StoryFebruary 16, 2000
Watch iconWatch Full Show

Testifying in his own defense against murder charges, New York police officer Kenneth Boss testified yesterday that he thought Amadou Diallo was crouched in a "combat stance" before he and three fellow police officers fired 41 bullets at the Guinean immigrant.

On Monday, another of the four police officers, Sean Carroll, said he mistakenly believed Diallo was wearing a bulletproof vest and kept firing at his legs.

Officer Richard Murphy, who also testified yesterday, did not speak of a crouch or combat stance but said he believed Diallo, standing in the vestibule of his Bronx apartment building, had a gun in his right hand.

Boss and Murphy, who followed officers Carroll and Edward McMellon in giving their accounts publicly for the first time, were cross-examined for just 20 minutes each by prosecutor Donald Levin, who asked them almost identical questions.

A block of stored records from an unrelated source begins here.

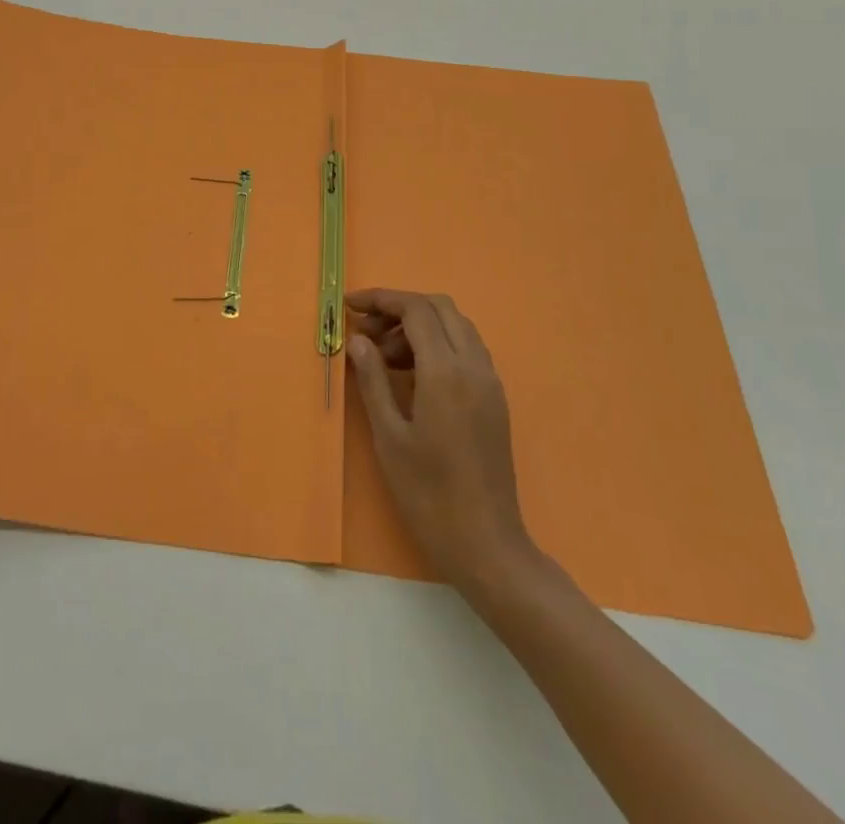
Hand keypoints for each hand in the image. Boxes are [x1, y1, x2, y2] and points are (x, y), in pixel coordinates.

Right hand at [347, 289, 540, 591]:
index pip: (415, 310)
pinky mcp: (495, 399)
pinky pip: (467, 350)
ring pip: (456, 326)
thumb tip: (359, 340)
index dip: (381, 299)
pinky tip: (412, 374)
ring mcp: (490, 382)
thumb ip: (373, 379)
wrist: (485, 544)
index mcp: (446, 371)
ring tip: (383, 357)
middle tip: (365, 332)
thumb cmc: (427, 493)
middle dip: (399, 308)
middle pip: (439, 308)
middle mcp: (474, 366)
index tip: (349, 306)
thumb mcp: (389, 436)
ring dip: (419, 326)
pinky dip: (438, 344)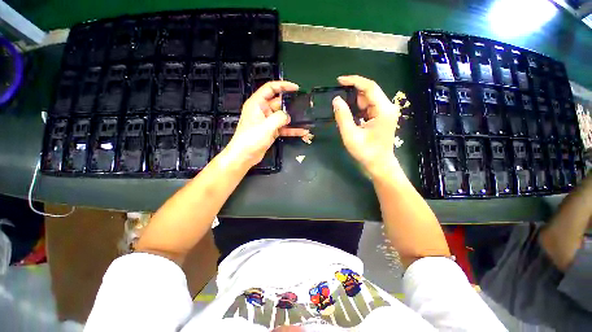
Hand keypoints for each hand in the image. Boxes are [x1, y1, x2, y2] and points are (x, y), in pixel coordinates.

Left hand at [225, 81, 309, 167]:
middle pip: (279, 103)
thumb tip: (288, 116)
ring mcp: (267, 122)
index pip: (270, 88)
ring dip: (293, 119)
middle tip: (305, 105)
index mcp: (257, 103)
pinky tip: (302, 132)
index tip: (296, 88)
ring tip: (306, 118)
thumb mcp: (266, 126)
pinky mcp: (271, 132)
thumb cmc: (251, 138)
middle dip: (291, 104)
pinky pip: (283, 128)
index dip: (283, 86)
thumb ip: (280, 118)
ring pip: (282, 117)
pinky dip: (291, 130)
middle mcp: (262, 111)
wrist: (244, 156)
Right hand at [333, 75, 400, 175]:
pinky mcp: (381, 117)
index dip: (354, 81)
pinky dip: (357, 110)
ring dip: (353, 104)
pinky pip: (368, 108)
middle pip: (368, 93)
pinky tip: (349, 116)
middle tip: (337, 101)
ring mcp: (385, 112)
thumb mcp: (350, 135)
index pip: (369, 87)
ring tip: (342, 111)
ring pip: (367, 100)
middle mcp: (387, 107)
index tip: (339, 80)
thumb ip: (343, 116)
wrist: (379, 165)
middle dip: (352, 95)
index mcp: (383, 110)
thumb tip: (336, 99)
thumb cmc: (366, 152)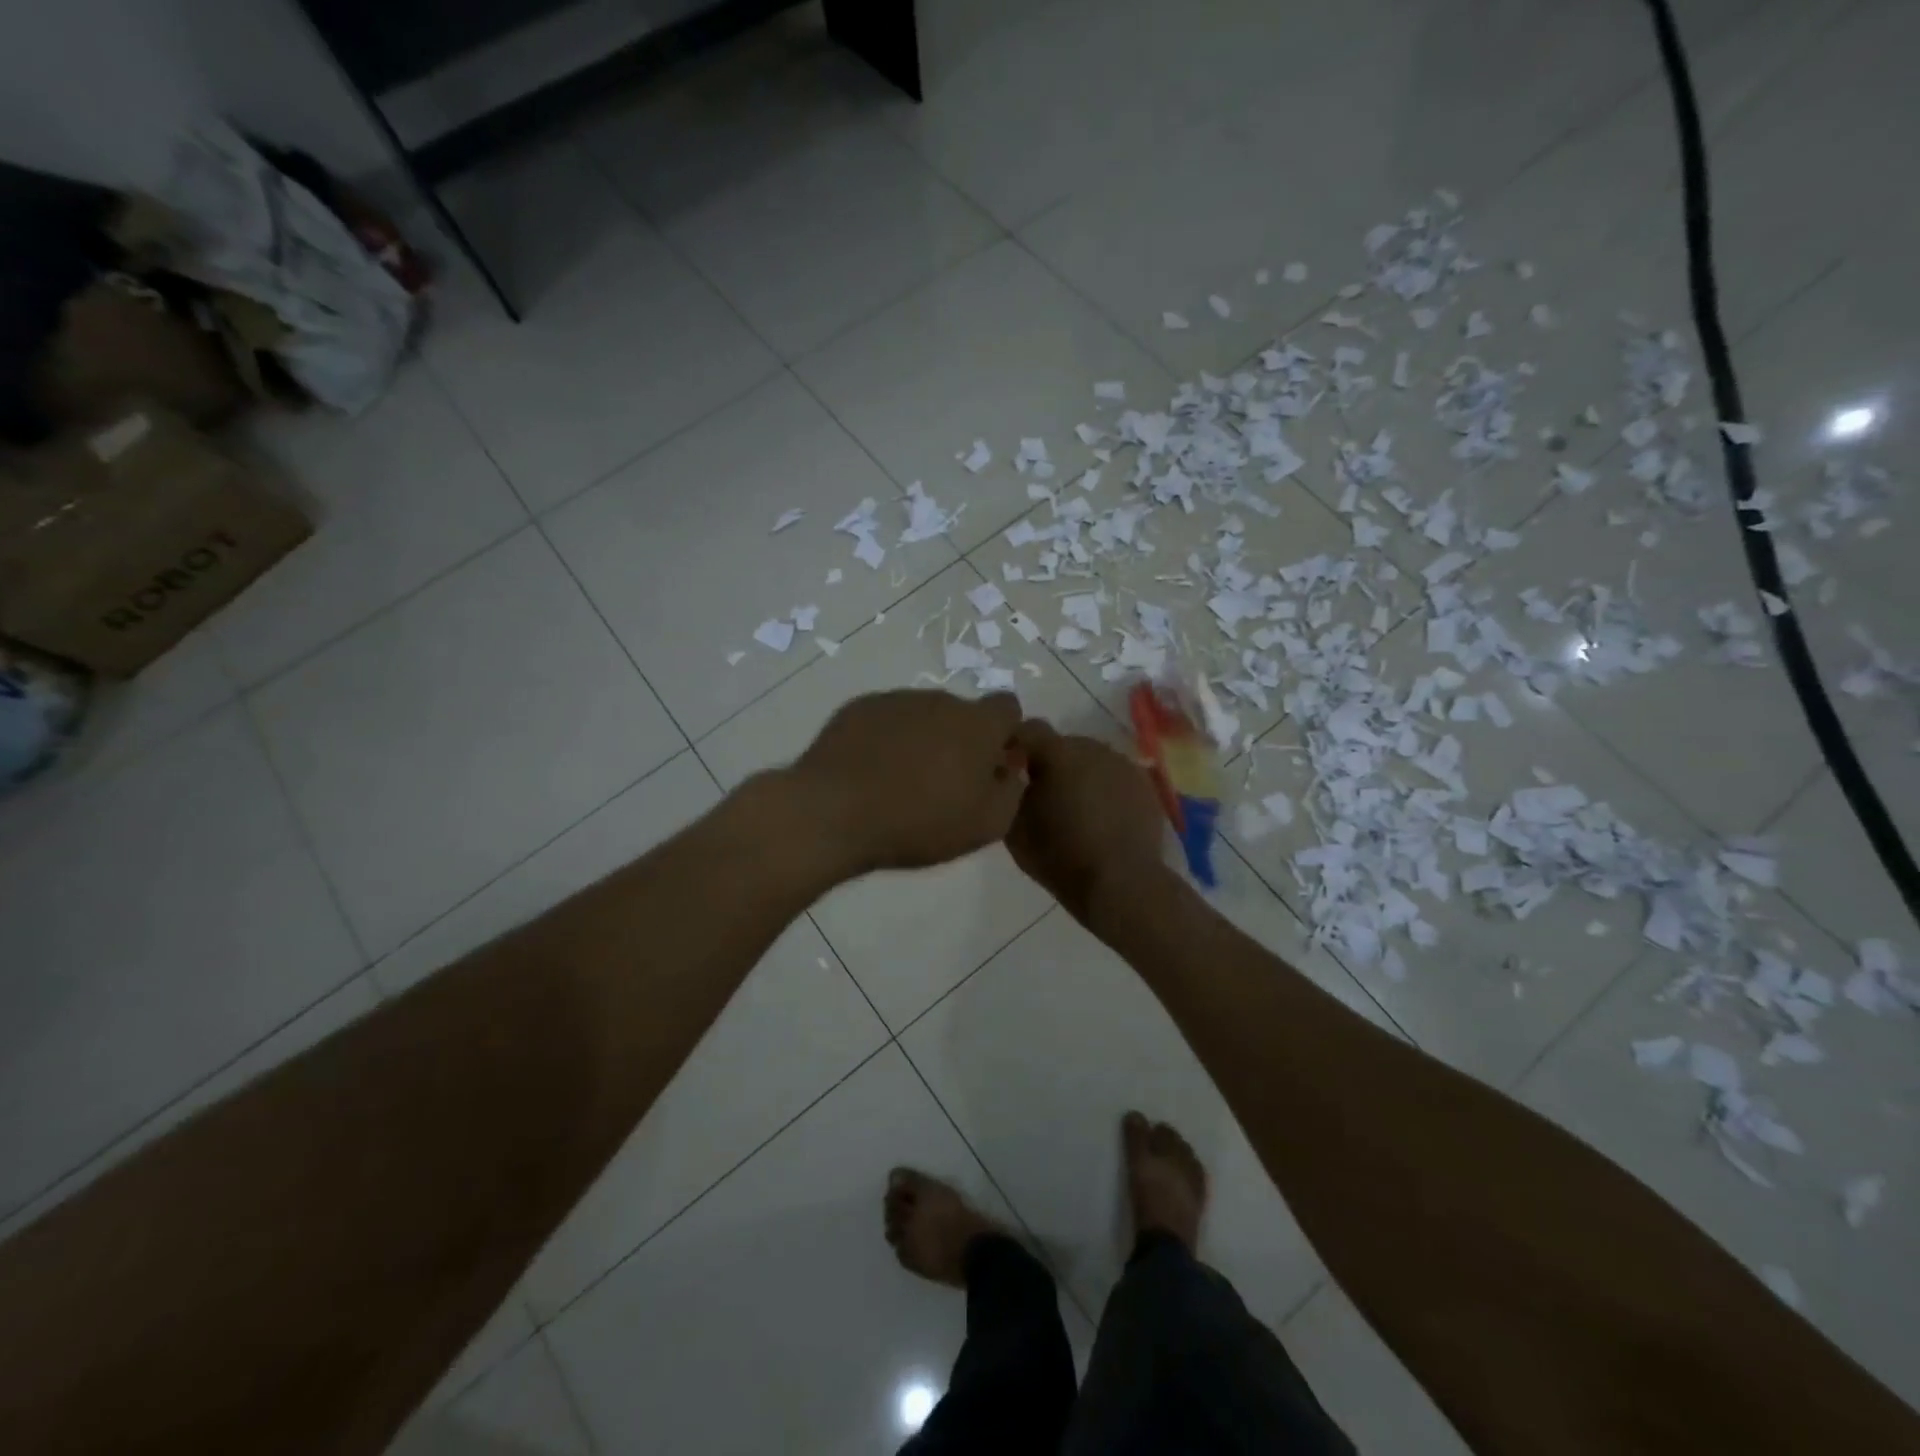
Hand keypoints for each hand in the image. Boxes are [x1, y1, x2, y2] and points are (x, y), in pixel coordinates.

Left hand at [791, 689, 1026, 876]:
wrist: (834, 812)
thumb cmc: (918, 822)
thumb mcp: (985, 825)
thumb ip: (1011, 792)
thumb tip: (1010, 770)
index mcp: (977, 724)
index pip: (1008, 708)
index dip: (1005, 735)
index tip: (992, 766)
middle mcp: (940, 701)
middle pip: (963, 714)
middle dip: (961, 740)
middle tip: (944, 783)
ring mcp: (896, 700)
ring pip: (924, 715)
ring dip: (924, 739)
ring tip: (902, 782)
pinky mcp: (859, 707)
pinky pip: (887, 720)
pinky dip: (888, 739)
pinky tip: (872, 772)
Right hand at [1005, 721, 1167, 922]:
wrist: (1122, 883)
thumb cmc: (1061, 857)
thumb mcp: (1014, 829)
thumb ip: (1008, 793)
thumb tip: (1009, 778)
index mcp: (1058, 753)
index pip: (1028, 730)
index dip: (1016, 746)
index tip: (1009, 770)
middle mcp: (1092, 747)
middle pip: (1062, 745)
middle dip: (1050, 764)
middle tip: (1043, 796)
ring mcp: (1123, 764)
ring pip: (1091, 760)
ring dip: (1079, 775)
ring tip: (1075, 809)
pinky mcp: (1144, 783)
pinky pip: (1114, 777)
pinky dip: (1104, 789)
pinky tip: (1102, 818)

The four were part of the city’s notorious Street Crimes Unit, and face 25 years to life if convicted.

There were differences from Monday’s testimony. Unlike Carroll, who said he spotted Diallo "slinking" in and out of the vestibule, Boss described him as initially just "standing on a stoop."

Boss and Murphy both said they believed Diallo was armed, but on cross-examination said they did not see any "muzzle flashes," as Carroll described.

Today we have learned about what the officers were up to in the hours before they killed Diallo. At least one of them, McMellon, was identified as having participated in the beating and arrest of two young men in the Bronx. The men, Antoine and Maurice Washington, who were brothers, said they were assaulted by another Street Crimes Unit as they were walking home on the night of February 3–just hours before Diallo was killed. They recognized McMellon as one of the officers in a backup unit that restrained and roughed up the two men.

Guest:

  • Jose Muiz, attorney for Maurice Washington.

Tape:

  • Coverage of the Amadou Diallo murder trial, feed provided by Court TV.